### [RECORDS SUPPLIED]
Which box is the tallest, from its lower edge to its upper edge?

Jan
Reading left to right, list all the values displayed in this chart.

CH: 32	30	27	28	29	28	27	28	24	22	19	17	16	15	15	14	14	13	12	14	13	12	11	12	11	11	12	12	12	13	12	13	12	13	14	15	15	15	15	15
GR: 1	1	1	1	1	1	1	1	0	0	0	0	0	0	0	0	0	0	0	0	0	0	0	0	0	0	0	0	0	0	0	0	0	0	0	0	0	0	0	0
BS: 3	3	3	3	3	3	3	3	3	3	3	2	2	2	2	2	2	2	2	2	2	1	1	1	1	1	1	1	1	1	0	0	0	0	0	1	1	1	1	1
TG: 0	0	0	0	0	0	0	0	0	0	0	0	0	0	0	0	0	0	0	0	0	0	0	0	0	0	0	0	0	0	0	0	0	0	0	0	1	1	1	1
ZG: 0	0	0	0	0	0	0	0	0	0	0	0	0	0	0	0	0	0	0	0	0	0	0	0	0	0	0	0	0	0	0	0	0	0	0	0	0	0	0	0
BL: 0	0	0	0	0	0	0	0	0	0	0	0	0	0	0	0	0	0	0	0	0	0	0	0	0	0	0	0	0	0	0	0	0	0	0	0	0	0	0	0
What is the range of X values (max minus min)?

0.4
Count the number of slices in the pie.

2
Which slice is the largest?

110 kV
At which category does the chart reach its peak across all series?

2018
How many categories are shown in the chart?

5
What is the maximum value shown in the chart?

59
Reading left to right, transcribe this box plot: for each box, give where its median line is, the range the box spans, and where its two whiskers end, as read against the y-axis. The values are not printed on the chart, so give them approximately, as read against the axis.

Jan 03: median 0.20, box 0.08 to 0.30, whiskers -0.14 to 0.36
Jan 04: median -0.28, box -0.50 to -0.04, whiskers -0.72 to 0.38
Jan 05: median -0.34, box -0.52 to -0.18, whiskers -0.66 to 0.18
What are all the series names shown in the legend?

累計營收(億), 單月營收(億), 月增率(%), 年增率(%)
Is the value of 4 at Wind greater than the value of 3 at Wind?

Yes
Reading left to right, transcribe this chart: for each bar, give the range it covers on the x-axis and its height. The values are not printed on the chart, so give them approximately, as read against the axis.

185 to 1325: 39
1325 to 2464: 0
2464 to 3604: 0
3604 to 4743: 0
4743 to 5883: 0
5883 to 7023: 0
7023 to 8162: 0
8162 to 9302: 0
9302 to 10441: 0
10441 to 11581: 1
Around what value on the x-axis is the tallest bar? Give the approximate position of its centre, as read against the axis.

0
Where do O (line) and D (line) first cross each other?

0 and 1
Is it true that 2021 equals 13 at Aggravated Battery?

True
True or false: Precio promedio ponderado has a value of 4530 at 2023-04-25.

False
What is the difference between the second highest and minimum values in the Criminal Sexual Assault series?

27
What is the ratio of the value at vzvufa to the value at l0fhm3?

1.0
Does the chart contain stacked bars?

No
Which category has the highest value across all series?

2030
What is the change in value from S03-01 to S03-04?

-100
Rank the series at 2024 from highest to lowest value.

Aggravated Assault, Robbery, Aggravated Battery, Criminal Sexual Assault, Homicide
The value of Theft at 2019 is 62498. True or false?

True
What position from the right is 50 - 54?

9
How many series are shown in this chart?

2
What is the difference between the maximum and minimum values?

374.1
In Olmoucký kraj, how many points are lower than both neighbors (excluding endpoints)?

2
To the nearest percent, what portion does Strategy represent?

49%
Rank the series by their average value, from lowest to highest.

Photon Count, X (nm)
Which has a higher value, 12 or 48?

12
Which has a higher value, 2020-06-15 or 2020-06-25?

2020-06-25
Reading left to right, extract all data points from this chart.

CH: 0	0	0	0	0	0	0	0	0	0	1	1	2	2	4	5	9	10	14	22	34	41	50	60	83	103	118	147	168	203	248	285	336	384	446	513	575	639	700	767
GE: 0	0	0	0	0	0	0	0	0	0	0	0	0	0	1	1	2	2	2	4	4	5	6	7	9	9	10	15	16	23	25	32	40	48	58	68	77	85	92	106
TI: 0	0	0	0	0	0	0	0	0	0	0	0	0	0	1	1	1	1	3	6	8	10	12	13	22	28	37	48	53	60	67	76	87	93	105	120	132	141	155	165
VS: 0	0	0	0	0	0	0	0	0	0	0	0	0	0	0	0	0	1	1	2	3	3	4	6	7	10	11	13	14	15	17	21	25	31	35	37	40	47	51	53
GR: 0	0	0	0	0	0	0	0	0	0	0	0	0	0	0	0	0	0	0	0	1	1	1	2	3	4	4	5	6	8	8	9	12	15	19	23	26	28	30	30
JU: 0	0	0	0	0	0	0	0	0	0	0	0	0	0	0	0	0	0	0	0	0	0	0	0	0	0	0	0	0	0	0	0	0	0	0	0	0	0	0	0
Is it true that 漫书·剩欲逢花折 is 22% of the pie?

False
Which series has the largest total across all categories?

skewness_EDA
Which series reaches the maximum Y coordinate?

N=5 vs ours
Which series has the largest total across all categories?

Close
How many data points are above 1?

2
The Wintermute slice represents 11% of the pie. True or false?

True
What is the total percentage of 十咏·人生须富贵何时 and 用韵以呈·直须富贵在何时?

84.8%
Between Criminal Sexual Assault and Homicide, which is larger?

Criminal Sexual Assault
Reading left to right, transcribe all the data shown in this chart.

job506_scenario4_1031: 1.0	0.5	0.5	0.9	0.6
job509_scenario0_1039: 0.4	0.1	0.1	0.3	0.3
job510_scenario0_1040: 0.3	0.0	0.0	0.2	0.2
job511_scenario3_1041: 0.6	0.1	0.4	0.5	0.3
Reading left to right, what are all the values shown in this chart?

### [WORK REQUEST]
Pick out every line in the records above that contains the string "Homicide", matching case exactly.

### [EXERCISE SOLUTION]
Aggravated Assault, Robbery, Aggravated Battery, Criminal Sexual Assault, Homicide
Between Criminal Sexual Assault and Homicide, which is larger?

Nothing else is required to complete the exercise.